Undeterred (or at least still under the belief that this was all somehow possible) I started conceptualizing the dishes for my menu.  I had some solid ideas that I knew I could pull off, and a few that might be tricky but at least seemed reasonable.  I had a running list of ingredients I wanted to use, but didn't quite know where or how yet.  Then I had all kinds of ideas that seemed interesting, but I didn't even know where to start if I wanted to actually make it a reality.  They were contradictions and impossibilities, but I wasn't going to let that keep them off the list.  I worked on the menu, refining the ideas, adding more, combining ideas and ingredients into finished dishes.  I worked the menu up to 18-20 dishes and still had some ingredients I wanted to incorporate.   

Alas, it was not to be.  I'd like to say that I had a good excuse, but mostly I just failed to get it together in time.  July 30th came and went.  I started thinking about the logistics.  25 dishes (I thought 35 was probably unreasonable) at the rate of 1 every 15 minutes becomes 6 hours of service.  Even with my help (who still wasn't committed to actually, you know, help) that seemed like it might be difficult to manage.  Also, you know, I wanted to also enjoy the meal with my guests.

And on July 30th, 2011, elBulli closed its doors.  I never got to eat there.

I have tried out a few of the dishes on their own for family and friends, and while they were usually pretty ok, I don't know that I could pull off 25 of them in a single evening.  Though someday I might still try.

I had almost moved on.  I still thought about it, but not regularly.  I wasn't adding new dishes to my menu (though continued to produce some of them every so often).  And then, I found out that someone else was working on the same thing, only, unlike me, he was actually in position to pull it off. 

Unbeknownst to me, Grant Achatz, of Alinea fame (and a one time elBulli stagiare), had started a new restaurant in Chicago.  It is a brilliant, if  somewhat crazy concept for a restaurant.  Pick a theme, develop dishes, create a menu, open the restaurant, run service for about 3 months, and shut it down.  Then do it all over again.  3 completely new restaurants per year. No reservations.  Tables would be sold like a Broadway show.  You buy your table in advance.  Meal, beverages, tax, tip, all prepaid.  No out of pocket on the day of the meal for the diner, no last minute cancellations for the restaurant. 

The restaurant is Next.  The first season (or year if you will) was Paris 1906, then Tour of Thailand.  I would have loved to do both, especially Paris, but somehow this was not on my radar at all.   I first heard about the concept during the final performance of the season, Childhood.  Again, too late to get tickets, but it piqued my interest.  Then I heard the announcement for the 2012 season.  Up first, elBulli! 

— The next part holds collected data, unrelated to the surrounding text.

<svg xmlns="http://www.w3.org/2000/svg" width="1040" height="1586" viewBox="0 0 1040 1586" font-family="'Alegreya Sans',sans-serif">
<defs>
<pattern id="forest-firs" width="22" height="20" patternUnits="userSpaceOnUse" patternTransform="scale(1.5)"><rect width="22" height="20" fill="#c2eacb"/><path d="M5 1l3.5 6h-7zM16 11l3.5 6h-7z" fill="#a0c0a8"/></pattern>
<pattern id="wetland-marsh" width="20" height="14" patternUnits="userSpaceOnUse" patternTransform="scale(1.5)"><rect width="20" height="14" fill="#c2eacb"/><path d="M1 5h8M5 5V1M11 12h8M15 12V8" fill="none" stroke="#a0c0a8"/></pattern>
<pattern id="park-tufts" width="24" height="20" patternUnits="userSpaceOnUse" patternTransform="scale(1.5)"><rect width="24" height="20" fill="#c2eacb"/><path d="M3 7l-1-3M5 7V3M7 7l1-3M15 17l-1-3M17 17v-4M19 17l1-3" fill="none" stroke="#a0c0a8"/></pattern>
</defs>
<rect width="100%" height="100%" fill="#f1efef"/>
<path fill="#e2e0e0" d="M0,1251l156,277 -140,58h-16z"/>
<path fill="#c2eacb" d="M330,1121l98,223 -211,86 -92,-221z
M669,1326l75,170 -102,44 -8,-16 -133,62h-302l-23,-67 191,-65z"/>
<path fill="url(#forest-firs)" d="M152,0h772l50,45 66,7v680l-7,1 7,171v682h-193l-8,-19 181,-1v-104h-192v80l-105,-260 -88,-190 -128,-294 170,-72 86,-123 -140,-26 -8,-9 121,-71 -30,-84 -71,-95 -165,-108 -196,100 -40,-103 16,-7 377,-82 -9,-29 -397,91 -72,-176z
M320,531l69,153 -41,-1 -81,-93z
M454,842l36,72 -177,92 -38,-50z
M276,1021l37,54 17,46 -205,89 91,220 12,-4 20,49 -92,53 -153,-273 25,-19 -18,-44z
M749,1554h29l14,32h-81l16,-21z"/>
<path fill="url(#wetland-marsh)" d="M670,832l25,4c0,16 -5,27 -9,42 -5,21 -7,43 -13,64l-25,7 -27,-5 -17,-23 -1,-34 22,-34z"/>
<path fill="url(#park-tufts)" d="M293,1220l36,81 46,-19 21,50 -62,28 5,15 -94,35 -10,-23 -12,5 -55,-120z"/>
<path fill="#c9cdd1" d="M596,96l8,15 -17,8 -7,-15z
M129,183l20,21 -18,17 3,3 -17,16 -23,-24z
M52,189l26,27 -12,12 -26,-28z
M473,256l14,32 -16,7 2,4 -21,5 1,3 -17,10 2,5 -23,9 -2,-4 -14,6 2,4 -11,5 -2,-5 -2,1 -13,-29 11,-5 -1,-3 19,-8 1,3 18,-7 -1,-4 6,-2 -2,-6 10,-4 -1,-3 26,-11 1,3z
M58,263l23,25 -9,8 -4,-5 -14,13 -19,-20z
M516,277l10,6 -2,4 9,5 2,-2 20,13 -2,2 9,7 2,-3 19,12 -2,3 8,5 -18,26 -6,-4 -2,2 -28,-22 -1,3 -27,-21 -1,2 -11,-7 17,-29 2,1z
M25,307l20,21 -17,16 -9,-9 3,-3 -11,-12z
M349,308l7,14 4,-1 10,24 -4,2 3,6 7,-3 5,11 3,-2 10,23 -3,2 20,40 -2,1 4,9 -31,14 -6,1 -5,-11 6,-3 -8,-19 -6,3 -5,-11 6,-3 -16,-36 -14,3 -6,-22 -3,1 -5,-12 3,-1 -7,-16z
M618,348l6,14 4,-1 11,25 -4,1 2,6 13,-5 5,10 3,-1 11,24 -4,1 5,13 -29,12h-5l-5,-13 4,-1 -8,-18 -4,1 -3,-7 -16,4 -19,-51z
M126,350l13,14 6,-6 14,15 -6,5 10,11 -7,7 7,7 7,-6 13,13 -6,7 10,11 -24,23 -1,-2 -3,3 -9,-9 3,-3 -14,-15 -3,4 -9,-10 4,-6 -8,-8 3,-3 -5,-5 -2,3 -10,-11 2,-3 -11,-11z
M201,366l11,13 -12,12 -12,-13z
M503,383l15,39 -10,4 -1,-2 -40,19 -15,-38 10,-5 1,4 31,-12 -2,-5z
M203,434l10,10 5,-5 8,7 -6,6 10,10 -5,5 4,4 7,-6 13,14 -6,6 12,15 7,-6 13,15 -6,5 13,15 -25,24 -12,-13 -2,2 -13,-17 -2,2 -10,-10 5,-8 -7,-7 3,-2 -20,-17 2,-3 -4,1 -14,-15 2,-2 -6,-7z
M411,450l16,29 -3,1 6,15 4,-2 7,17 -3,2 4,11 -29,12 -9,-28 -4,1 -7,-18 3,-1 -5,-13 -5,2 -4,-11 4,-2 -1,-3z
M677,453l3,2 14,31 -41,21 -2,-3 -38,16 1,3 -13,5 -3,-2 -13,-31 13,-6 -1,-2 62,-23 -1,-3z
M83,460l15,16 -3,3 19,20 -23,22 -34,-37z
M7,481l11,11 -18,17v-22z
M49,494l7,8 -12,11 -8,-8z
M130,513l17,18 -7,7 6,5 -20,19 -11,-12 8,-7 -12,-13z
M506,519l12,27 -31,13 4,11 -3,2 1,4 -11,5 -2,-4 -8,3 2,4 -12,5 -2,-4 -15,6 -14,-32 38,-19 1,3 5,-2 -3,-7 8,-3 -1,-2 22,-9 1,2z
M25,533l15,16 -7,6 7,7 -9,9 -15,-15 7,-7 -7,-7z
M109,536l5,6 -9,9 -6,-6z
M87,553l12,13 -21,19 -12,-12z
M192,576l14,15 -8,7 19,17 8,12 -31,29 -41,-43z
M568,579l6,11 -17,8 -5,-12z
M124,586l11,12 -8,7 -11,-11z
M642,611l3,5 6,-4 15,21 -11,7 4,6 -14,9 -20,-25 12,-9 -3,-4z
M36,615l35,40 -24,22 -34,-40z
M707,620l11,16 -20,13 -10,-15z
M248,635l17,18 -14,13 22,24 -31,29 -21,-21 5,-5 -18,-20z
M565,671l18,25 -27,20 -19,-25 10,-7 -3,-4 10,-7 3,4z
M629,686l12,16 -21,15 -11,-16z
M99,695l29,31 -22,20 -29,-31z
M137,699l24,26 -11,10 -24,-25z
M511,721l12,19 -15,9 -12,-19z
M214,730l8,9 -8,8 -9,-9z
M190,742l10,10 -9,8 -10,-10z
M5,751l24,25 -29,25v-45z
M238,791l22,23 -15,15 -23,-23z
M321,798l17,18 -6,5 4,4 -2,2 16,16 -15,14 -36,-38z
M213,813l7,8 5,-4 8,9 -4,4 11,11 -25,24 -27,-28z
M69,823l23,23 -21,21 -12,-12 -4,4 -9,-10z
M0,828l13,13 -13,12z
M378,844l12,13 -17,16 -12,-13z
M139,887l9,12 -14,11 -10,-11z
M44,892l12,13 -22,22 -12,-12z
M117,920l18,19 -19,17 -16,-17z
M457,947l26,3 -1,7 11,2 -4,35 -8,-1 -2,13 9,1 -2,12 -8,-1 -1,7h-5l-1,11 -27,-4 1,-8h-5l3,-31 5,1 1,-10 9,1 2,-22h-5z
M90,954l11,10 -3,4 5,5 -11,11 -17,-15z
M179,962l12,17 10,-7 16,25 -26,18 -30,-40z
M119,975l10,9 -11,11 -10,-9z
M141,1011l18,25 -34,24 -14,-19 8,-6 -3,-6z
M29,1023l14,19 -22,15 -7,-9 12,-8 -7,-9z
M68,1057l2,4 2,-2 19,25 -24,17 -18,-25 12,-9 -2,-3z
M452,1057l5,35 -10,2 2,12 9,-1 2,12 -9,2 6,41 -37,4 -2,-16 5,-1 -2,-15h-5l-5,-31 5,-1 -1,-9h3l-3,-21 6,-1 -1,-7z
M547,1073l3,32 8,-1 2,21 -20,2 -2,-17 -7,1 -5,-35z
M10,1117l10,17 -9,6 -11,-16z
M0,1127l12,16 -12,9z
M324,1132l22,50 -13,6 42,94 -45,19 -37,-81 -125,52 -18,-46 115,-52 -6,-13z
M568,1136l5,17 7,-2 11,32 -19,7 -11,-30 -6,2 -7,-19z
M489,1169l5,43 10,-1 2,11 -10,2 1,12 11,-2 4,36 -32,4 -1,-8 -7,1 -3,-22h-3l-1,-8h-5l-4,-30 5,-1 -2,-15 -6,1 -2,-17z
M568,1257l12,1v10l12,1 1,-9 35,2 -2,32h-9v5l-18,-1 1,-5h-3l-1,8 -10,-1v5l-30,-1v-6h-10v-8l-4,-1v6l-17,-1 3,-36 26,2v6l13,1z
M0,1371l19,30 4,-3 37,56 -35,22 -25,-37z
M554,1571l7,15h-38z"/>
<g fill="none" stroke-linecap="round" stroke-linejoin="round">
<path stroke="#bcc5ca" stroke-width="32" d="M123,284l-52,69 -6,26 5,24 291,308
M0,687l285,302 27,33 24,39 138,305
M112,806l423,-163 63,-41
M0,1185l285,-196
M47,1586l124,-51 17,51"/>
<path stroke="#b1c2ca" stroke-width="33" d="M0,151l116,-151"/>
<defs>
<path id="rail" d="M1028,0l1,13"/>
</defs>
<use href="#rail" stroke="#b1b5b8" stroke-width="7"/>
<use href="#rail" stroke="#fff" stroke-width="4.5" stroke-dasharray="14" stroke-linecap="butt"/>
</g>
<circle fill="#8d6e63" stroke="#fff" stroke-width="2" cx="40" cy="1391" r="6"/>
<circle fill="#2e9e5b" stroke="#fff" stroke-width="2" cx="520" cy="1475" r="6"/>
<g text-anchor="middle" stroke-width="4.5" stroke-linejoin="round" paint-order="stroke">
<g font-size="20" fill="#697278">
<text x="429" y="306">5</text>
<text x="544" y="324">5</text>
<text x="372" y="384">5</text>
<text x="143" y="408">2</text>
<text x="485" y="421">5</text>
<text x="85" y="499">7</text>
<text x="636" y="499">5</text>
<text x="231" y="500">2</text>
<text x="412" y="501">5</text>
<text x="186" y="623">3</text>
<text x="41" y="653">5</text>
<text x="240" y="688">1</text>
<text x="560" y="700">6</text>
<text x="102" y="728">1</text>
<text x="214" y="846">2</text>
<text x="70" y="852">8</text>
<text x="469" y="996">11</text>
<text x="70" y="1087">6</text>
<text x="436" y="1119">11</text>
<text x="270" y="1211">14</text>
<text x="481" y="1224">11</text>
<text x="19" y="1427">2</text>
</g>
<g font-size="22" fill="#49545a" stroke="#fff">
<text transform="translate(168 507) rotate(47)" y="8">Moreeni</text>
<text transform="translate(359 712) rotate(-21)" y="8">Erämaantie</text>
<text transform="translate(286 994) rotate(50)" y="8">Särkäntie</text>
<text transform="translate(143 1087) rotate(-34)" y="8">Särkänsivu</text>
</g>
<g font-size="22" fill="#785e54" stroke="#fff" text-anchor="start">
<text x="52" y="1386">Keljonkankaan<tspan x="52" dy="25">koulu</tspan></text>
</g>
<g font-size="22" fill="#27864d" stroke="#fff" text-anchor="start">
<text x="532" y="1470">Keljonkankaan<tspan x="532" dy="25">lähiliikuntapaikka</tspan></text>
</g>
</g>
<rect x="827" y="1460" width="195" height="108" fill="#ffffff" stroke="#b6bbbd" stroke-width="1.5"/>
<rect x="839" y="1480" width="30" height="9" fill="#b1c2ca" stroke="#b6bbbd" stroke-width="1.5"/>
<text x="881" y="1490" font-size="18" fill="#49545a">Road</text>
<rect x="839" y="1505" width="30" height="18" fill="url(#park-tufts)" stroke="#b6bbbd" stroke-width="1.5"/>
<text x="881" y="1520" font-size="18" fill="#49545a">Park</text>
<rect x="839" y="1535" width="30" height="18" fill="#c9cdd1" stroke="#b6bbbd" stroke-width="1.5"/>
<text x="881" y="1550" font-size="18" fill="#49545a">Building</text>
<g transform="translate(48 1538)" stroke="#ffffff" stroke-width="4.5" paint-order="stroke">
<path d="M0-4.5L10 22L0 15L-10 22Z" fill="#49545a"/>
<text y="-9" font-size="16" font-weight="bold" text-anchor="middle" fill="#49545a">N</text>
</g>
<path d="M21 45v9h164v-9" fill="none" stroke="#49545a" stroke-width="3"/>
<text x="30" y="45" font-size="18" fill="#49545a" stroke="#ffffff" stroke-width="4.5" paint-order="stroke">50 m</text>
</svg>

I started waiting and watching for tickets.  So did everyone else.  I was checking daily, looking for announcements, hoping I'd be one of the lucky few to score tickets.  Today, those tickets went on sale.  Sometime after 8PM elBulli time said the announcement.  At 1:00 central time (8:00 in Roses, Spain) I was at my computer frantically refreshing the facebook page for Next, waiting for word that tickets were up.  When I saw the update about 10 minutes later, I was ready to go.  There were less than 1000 tickets to be had.  I was in mere seconds after it went live and secured my space in line.  #654.  When I reached the front of the queue, I'd get an email, and would have 1 hour to buy tickets.  I began to wait again.  At 5:56 I got the email.  2 minutes later, I had my table.

Ok....breathe.  I have a table.      

Now, I'm waiting again.  I can't wait!

1 comment:

  1. Oh Brian! I am so happy for you. If there are only 1000 tickets in the world, you and Jamie definitely deserve one each. Enjoy it, really. (Do you think that they let you box it up? Like 35 boxes x 2 people?)